Extracted text section start

Complete Nginx Monitoring with Collectd and InfluxDB
For some time now I’ve been looking for a resource for complete monitoring of Nginx. I’m putting together what I’ve figured out in this note. You may want to look at some of my previous notes on this subject to get a better understanding of what I’m about to do. Links to those notes are in the resources section at the end of this note.
Goals
The goal for this exercise is very simple. We want to gather and monitor the following metrics:
- System CPU metrics, including
idle
,interrupt
,nice
,softirq
,steal
,system
,user
, andwait
. - System load metrics with average loads of 1 minute, 5 minutes, and 15 minutes.
- System memory metrics, including
buffered
,cached
,free
,slab_recl
,slab_unrecl
, andused
. We need absolute values in bytes as well as percentages of total. - Nginx metrics, including
accepted
connections,handled
connections,active
connections,reading
connections,waiting
connections,writing
connections, and total request count. - Nginx response HTTP status codes for 2XX, 3XX, 4XX and 5XX.

Extracted text section end

» Brief
Please carry on the Nginx monitoring note above, starting right after its final sentence.

Data section section start

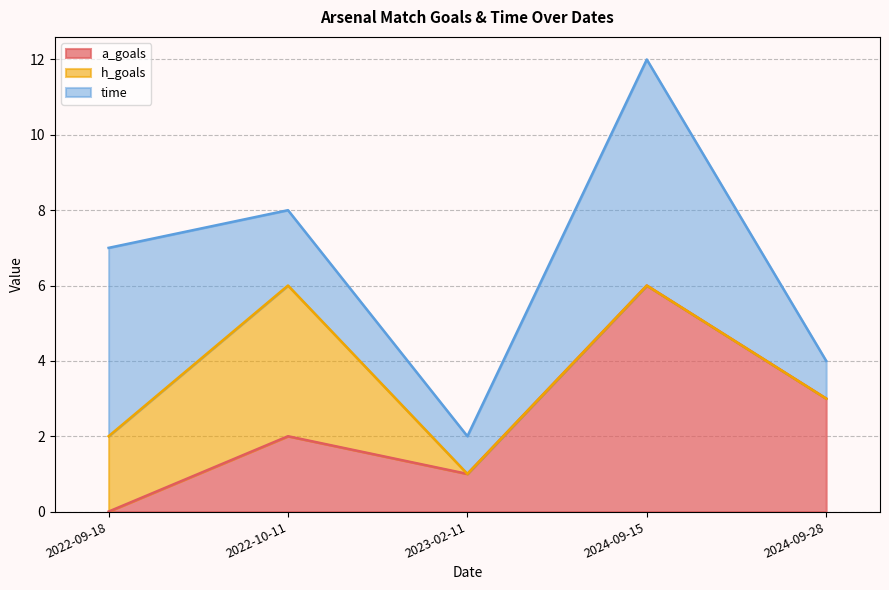

Which has a higher value, 2022-10-11 or 2024-09-15?

2024-09-15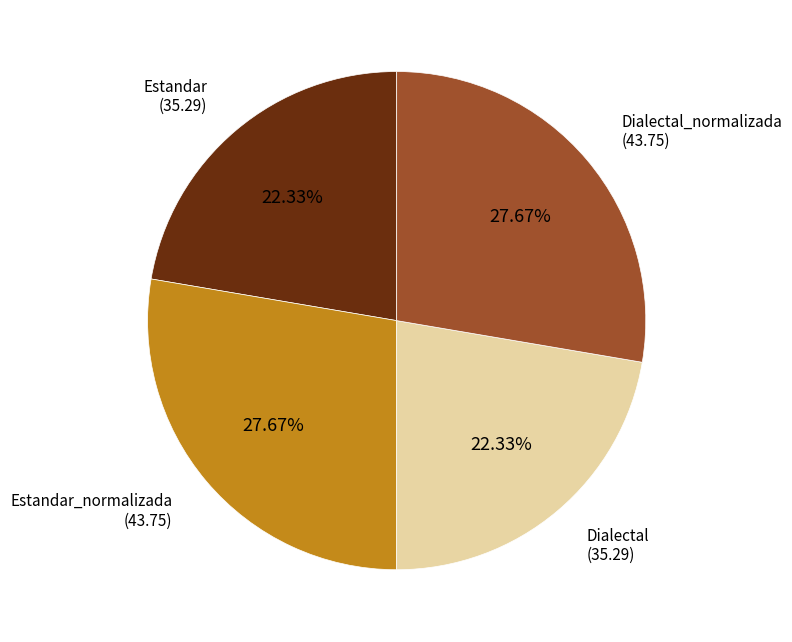

Combined, do Estandar_normalizada and Dialectal_normalizada account for over 50%?

Yes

Data section section end

» Answer area
The way we’ll be doing this is by setting up Collectd to gather the above metrics and put them into InfluxDB. We’ll also set up Grafana to read those metrics from InfluxDB and render graphs and dashboards from it. For this exercise, we’ll install InfluxDB and Grafana locally on the same machine, but I recommend you move that setup to a different machine or cluster for production use.
Prerequisites
We need only one thing for this exercise. We need an Ubuntu 16.04 machine with Nginx installed and running.
If you have the prerequisites in place, let’s get started.
Step 1: Configuring Nginx
We need to configure Nginx to handle the 4th and 5th goals mentioned above. For the 4th we’ll have to enable the stubs_status
module. For the 5th we’ll have to read the access logs process them.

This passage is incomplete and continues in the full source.